═════ EXTRACTED ENTRIES

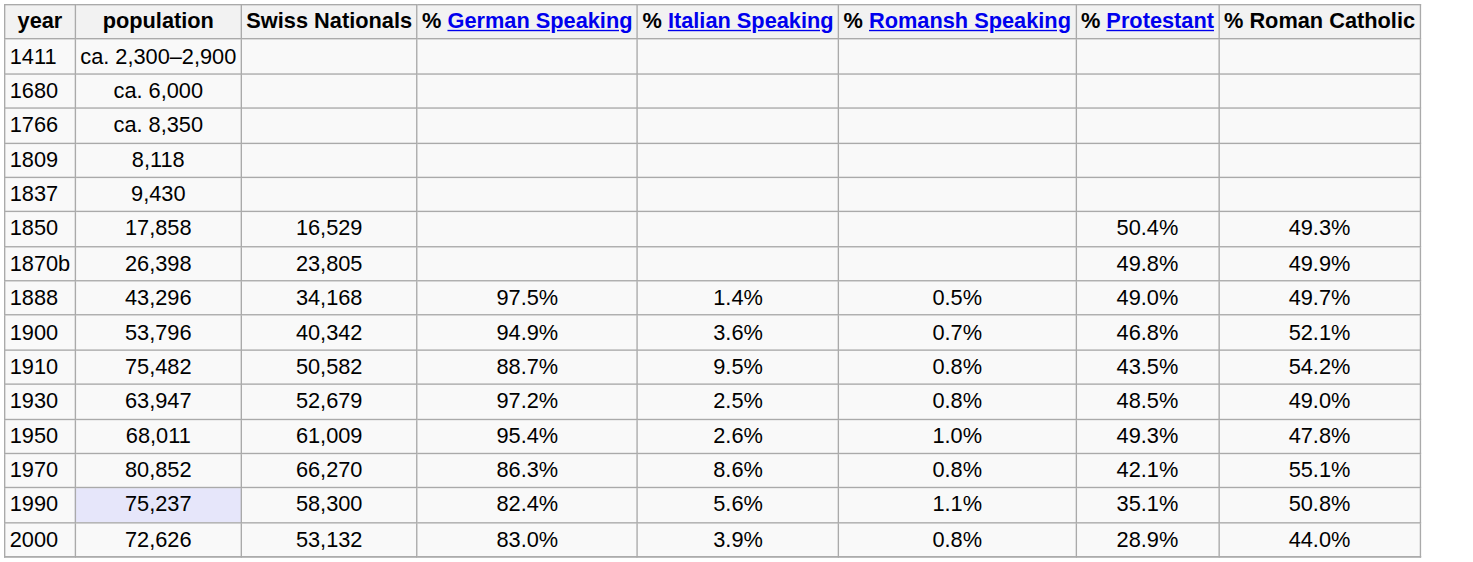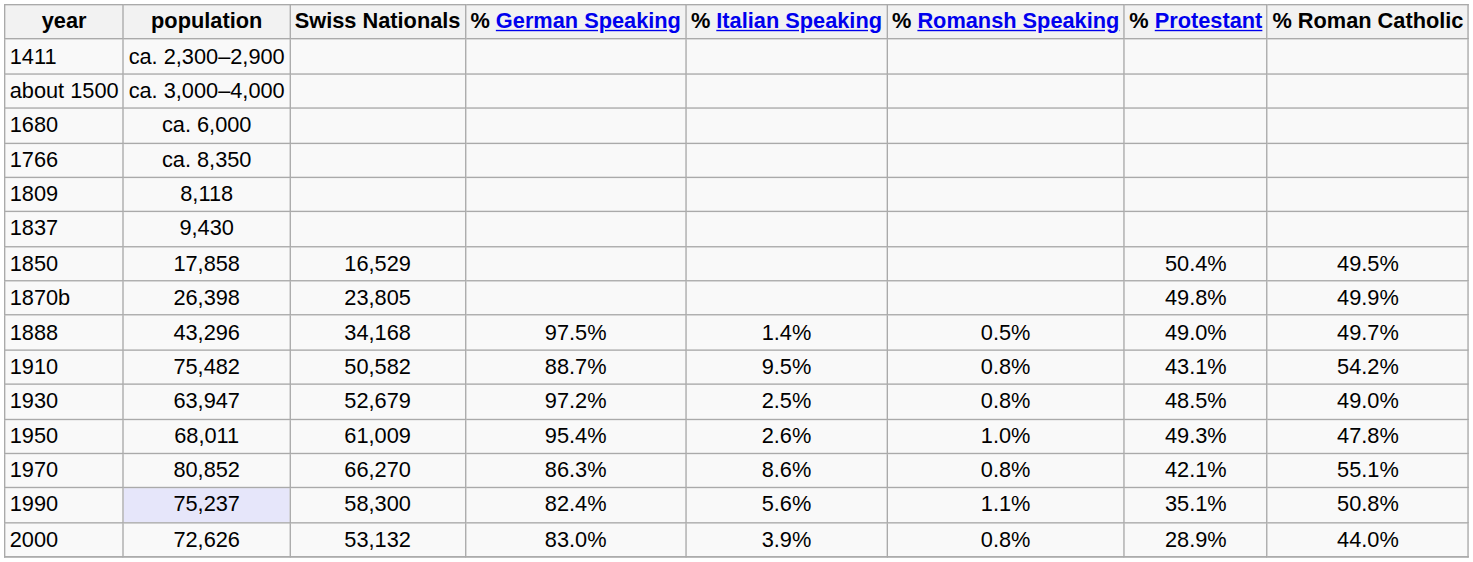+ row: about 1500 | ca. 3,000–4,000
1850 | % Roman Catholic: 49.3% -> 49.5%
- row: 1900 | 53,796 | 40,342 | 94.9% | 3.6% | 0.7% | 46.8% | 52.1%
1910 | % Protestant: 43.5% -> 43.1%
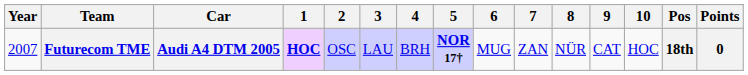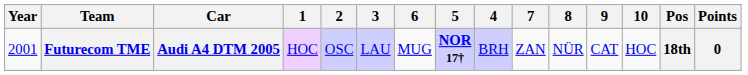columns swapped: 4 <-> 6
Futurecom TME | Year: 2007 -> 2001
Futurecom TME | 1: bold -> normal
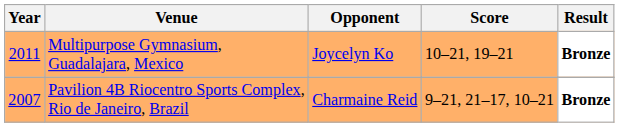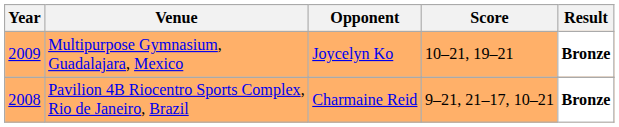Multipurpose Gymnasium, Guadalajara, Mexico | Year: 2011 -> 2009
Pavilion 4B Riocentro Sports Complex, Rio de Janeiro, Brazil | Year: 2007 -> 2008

══════════

TASK DETAILS -
Update the lines of all the records above so that each "Year" becomes "Date" and everything else stays unchanged, and leave the pictures out of your answer.

RESPONSE FOR THIS EXERCISE -
+ row: about 1500 | ca. 3,000–4,000
1850 | % Roman Catholic: 49.3% -> 49.5%
- row: 1900 | 53,796 | 40,342 | 94.9% | 3.6% | 0.7% | 46.8% | 52.1%
1910 | % Protestant: 43.5% -> 43.1%
columns swapped: 4 <-> 6
Futurecom TME | Date: 2007 -> 2001
Futurecom TME | 1: bold -> normal
Multipurpose Gymnasium, Guadalajara, Mexico | Date: 2011 -> 2009
Pavilion 4B Riocentro Sports Complex, Rio de Janeiro, Brazil | Date: 2007 -> 2008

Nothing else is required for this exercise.